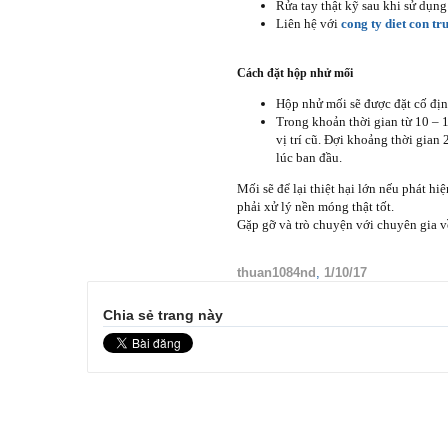
Rửa tay thật kỹ sau khi sử dụng
Liên hệ với
cong ty diet con tr
Cách đặt hộp nhử mối
Hộp nhử mối sẽ được đặt cố định
Trong khoản thời gian từ 10 – 
vị trí cũ. Đợi khoảng thời gian
lúc ban đầu.
Mối sẽ để lại thiệt hại lớn nếu phát h
phải xử lý nền móng thật tốt.
Gặp gỡ và trò chuyện với chuyên gia 
thuan1084nd
,
1/10/17
Chia sẻ trang này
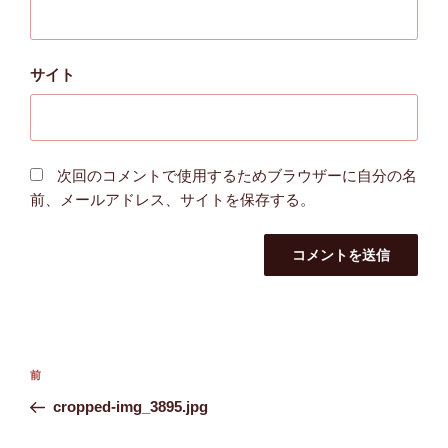
サイト
次回のコメントで使用するためブラウザーに自分の名
前、メールアドレス、サイトを保存する。
投
前
前
稿
の
cropped-img_3895.jpg
ナ
投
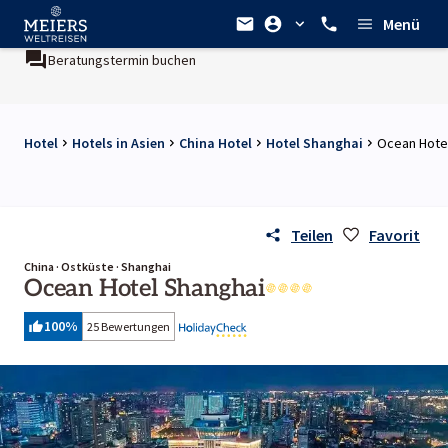
Menü
Beratungstermin buchen
Hotel
Hotels in Asien
China Hotel
Hotel Shanghai
Ocean Hote
Teilen
Favorit
China · Ostküste · Shanghai
Ocean Hotel Shanghai
100
%
25 Bewertungen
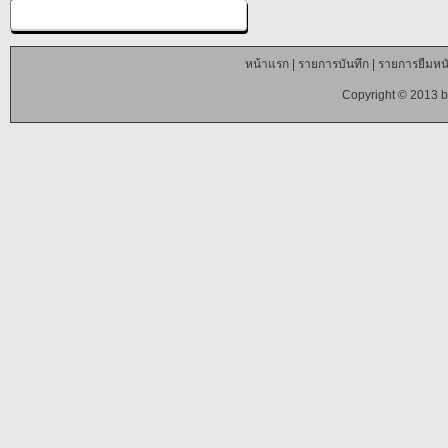
หน้าแรก
|
รายการบันทึก
|
รายการยืมหนั
Copyright © 2013 b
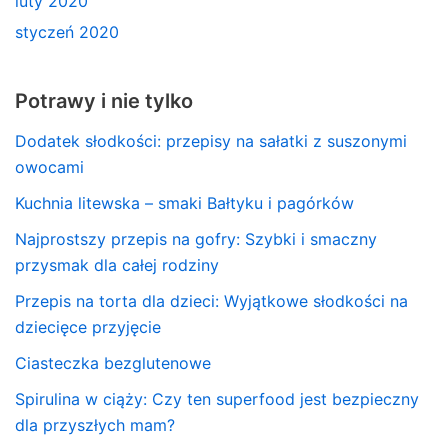
luty 2020
styczeń 2020
Potrawy i nie tylko
Dodatek słodkości: przepisy na sałatki z suszonymi
owocami
Kuchnia litewska – smaki Bałtyku i pagórków
Najprostszy przepis na gofry: Szybki i smaczny
przysmak dla całej rodziny
Przepis na torta dla dzieci: Wyjątkowe słodkości na
dziecięce przyjęcie
Ciasteczka bezglutenowe
Spirulina w ciąży: Czy ten superfood jest bezpieczny
dla przyszłych mam?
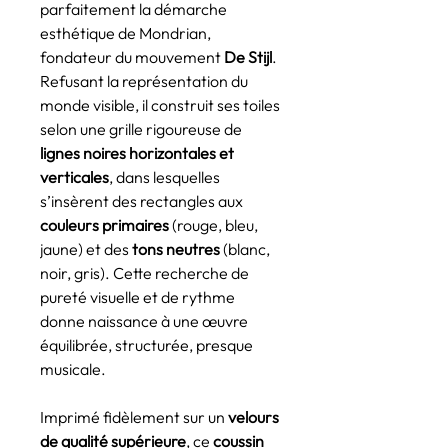
parfaitement la démarche
esthétique de Mondrian,
fondateur du mouvement
De Stijl
.
Refusant la représentation du
monde visible, il construit ses toiles
selon une grille rigoureuse de
lignes noires horizontales et
verticales
, dans lesquelles
s’insèrent des rectangles aux
couleurs primaires
(rouge, bleu,
jaune) et des
tons neutres
(blanc,
noir, gris). Cette recherche de
pureté visuelle et de rythme
donne naissance à une œuvre
équilibrée, structurée, presque
musicale.
Imprimé fidèlement sur un
velours
de qualité supérieure
, ce
coussin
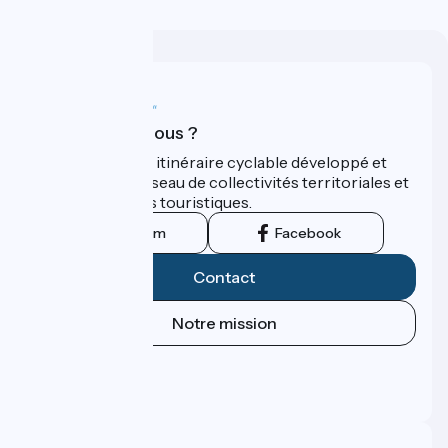
Qui sommes-nous ?
ViaRhôna est un itinéraire cyclable développé et
promu par un réseau de collectivités territoriales et
leurs institutions touristiques.
Instagram
Facebook
Contact
Notre mission
Espace Presse
Espace Pro
FAQ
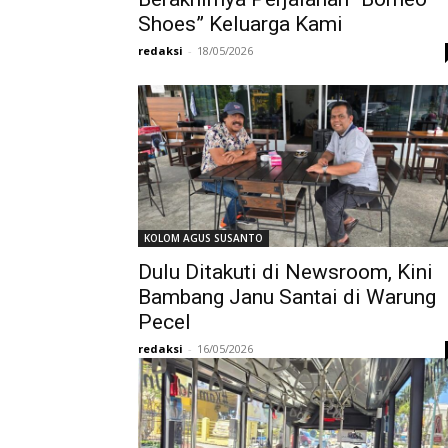
Shoes” Keluarga Kami
redaksi
-
18/05/2026
KOLOM AGUS SUSANTO
Dulu Ditakuti di Newsroom, Kini
Bambang Janu Santai di Warung
Pecel
redaksi
-
16/05/2026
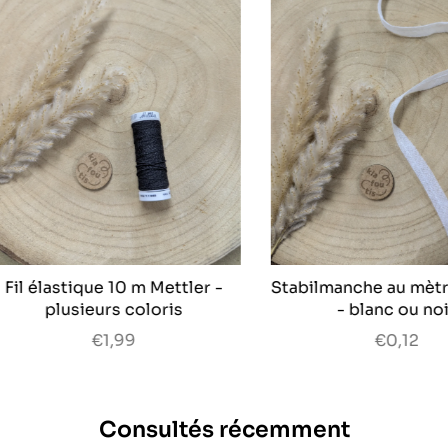
 élastique 10 m Mettler -
Stabilmanche au mètre -
plusieurs coloris
- blanc ou noir
€1,99
€0,12
Consultés récemment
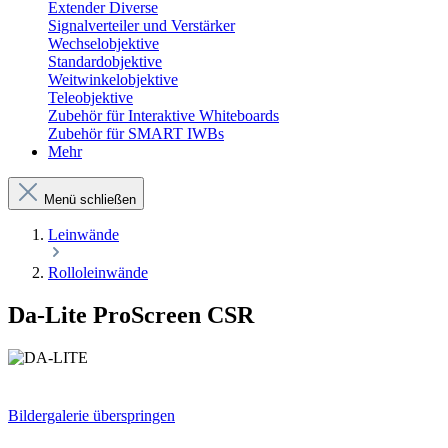
Extender Diverse
Signalverteiler und Verstärker
Wechselobjektive
Standardobjektive
Weitwinkelobjektive
Teleobjektive
Zubehör für Interaktive Whiteboards
Zubehör für SMART IWBs
Mehr
Menü schließen
Leinwände
Rolloleinwände
Da-Lite ProScreen CSR
Bildergalerie überspringen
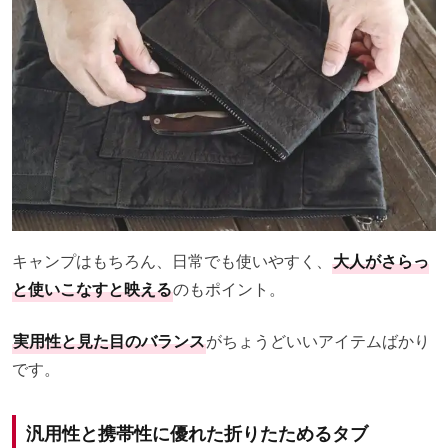
キャンプはもちろん、日常でも使いやすく、
大人がさらっ
と使いこなすと映える
のもポイント。
実用性と見た目のバランス
がちょうどいいアイテムばかり
です。
汎用性と携帯性に優れた折りたためるタブ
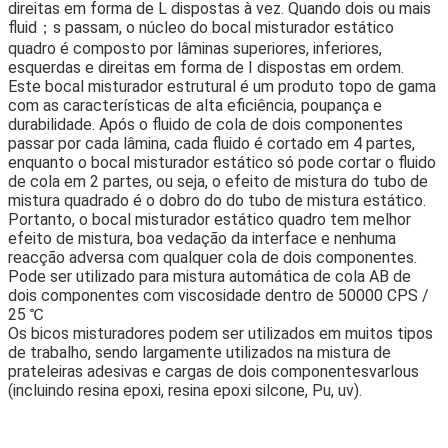
direitas em forma de L dispostas à vez. Quando dois ou mais
fluid；s passam, o núcleo do bocal misturador estático
quadro é composto por lâminas superiores, inferiores,
esquerdas e direitas em forma de I dispostas em ordem.
Este bocal misturador estrutural é um produto topo de gama
com as características de alta eficiência, poupança e
durabilidade. Após o fluido de cola de dois componentes
passar por cada lâmina, cada fluido é cortado em 4 partes,
enquanto o bocal misturador estático só pode cortar o fluido
de cola em 2 partes, ou seja, o efeito de mistura do tubo de
mistura quadrado é o dobro do do tubo de mistura estático.
Portanto, o bocal misturador estático quadro tem melhor
efeito de mistura, boa vedação da interface e nenhuma
reacção adversa com qualquer cola de dois componentes.
Pode ser utilizado para mistura automática de cola AB de
dois componentes com viscosidade dentro de 50000 CPS /
25 ℃
Os bicos misturadores podem ser utilizados em muitos tipos
de trabalho, sendo largamente utilizados na mistura de
prateleiras adesivas e cargas de dois componentesvarlous
(incluindo resina epoxi, resina epoxi silcone, Pu, uv).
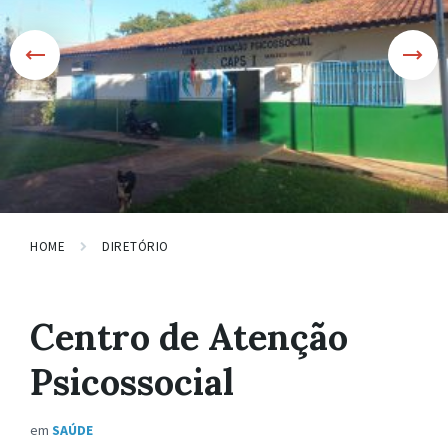
HOME
DIRETÓRIO
Centro de Atenção
Psicossocial
em
SAÚDE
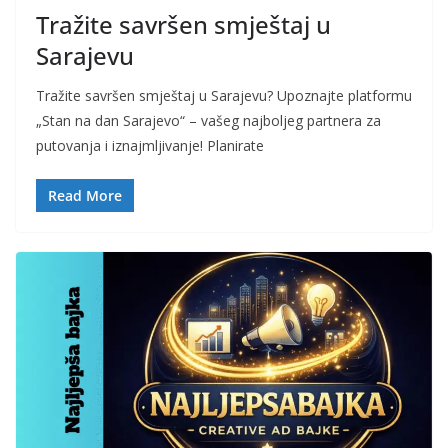
Tražite savršen smještaj u
Sarajevu
Tražite savršen smještaj u Sarajevu? Upoznajte platformu
„Stan na dan Sarajevo“ – vašeg najboljeg partnera za
putovanja i iznajmljivanje! Planirate
Read More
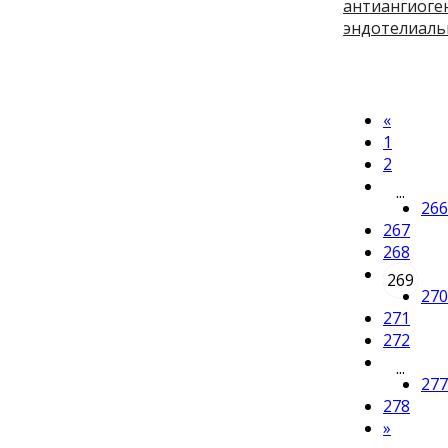
антиангиоге
эндотелиаль
«
1
2
...
266
267
268
269
270
271
272
...
277
278
»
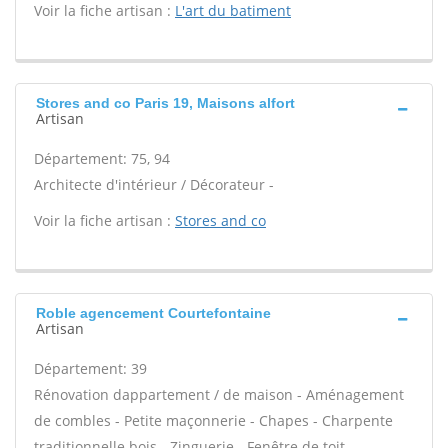
Voir la fiche artisan :
L'art du batiment
Stores and co Paris 19, Maisons alfort
Artisan
Département: 75, 94
Architecte d'intérieur / Décorateur -
Voir la fiche artisan :
Stores and co
Roble agencement Courtefontaine
Artisan
Département: 39
Rénovation dappartement / de maison - Aménagement
de combles - Petite maçonnerie - Chapes - Charpente
traditionnelle bois - Zinguerie - Fenêtre de toit -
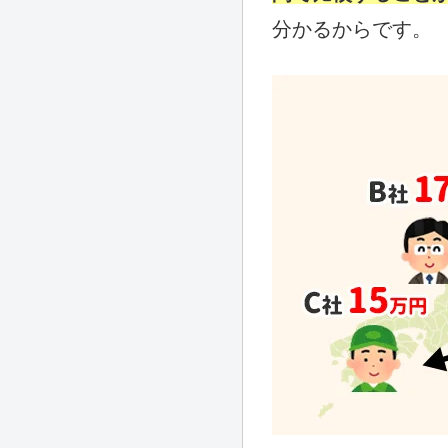
分かるからです。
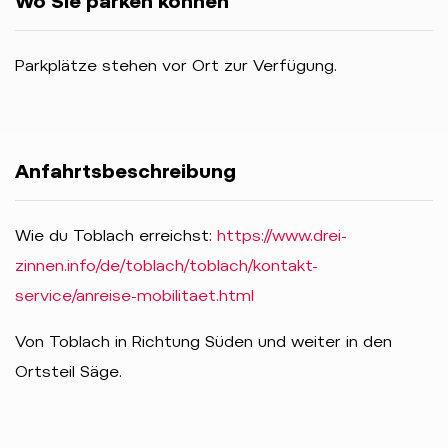
Wo Sie parken können
Parkplätze stehen vor Ort zur Verfügung.
Anfahrtsbeschreibung
Wie du Toblach erreichst:
https://www.drei-
zinnen.info/de/toblach/toblach/kontakt-
service/anreise-mobilitaet.html
Von Toblach in Richtung Süden und weiter in den
Ortsteil Säge.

§ **Instructions for the task**: The line holding "ViaRhôna est un" starts the copy and the line holding "L'art du batiment" ends it. Repeat those two lines above and all between them exactly, leaving out pictures.

§ **Solution for this exercise**:
ViaRhôna est un itinéraire cyclable développé et
promu par un réseau de collectivités territoriales et
leurs institutions touristiques.
Instagram
Facebook
Contact
Notre mission
Espace Presse
Espace Pro
FAQ
Shoes” Keluarga Kami
redaksi
-
18/05/2026
KOLOM AGUS SUSANTO
Dulu Ditakuti di Newsroom, Kini
Bambang Janu Santai di Warung
Pecel
redaksi
-
16/05/2026
 élastique 10 m Mettler -
Stabilmanche au mètre -
plusieurs coloris
- blanc ou noir
€1,99
€0,12
Consultés récemment
Extender Diverse
Signalverteiler und Verstärker
Wechselobjektive
Standardobjektive
Weitwinkelobjektive
Teleobjektive
Zubehör für Interaktive Whiteboards
Zubehör für SMART IWBs
Mehr
Menü schließen
Leinwände
Rolloleinwände
Da-Lite ProScreen CSR
Bildergalerie überspringen
キャンプはもちろん、日常でも使いやすく、
大人がさらっ
と使いこなすと映える
のもポイント。
実用性と見た目のバランス
がちょうどいいアイテムばかり
です。
汎用性と携帯性に優れた折りたためるタブ
direitas em forma de L dispostas à vez. Quando dois ou mais
fluid；s passam, o núcleo do bocal misturador estático
quadro é composto por lâminas superiores, inferiores,
esquerdas e direitas em forma de I dispostas em ordem.
Este bocal misturador estrutural é um produto topo de gama
com as características de alta eficiência, poupança e
durabilidade. Após o fluido de cola de dois componentes
passar por cada lâmina, cada fluido é cortado em 4 partes,
enquanto o bocal misturador estático só pode cortar o fluido
de cola em 2 partes, ou seja, o efeito de mistura do tubo de
mistura quadrado é o dobro do do tubo de mistura estático.
Portanto, o bocal misturador estático quadro tem melhor
efeito de mistura, boa vedação da interface e nenhuma
reacção adversa com qualquer cola de dois componentes.
Pode ser utilizado para mistura automática de cola AB de
dois componentes com viscosidade dentro de 50000 CPS /
25 ℃
Os bicos misturadores podem ser utilizados em muitos tipos
de trabalho, sendo largamente utilizados na mistura de
prateleiras adesivas e cargas de dois componentesvarlous
(incluindo resina epoxi, resina epoxi silcone, Pu, uv).
HOME
DIRETÓRIO
Centro de Atenção
Psicossocial
em
SAÚDE
Tražite savršen smještaj u
Sarajevu
Tražite savršen smještaj u Sarajevu? Upoznajte platformu
„Stan na dan Sarajevo“ – vašeg najboljeg partnera za
putovanja i iznajmljivanje! Planirate
Read More
антиангиоге
эндотелиаль
«
1
2
...
266
267
268
269
270
271
272
...
277
278
»
Voir la fiche artisan :
L'art du batiment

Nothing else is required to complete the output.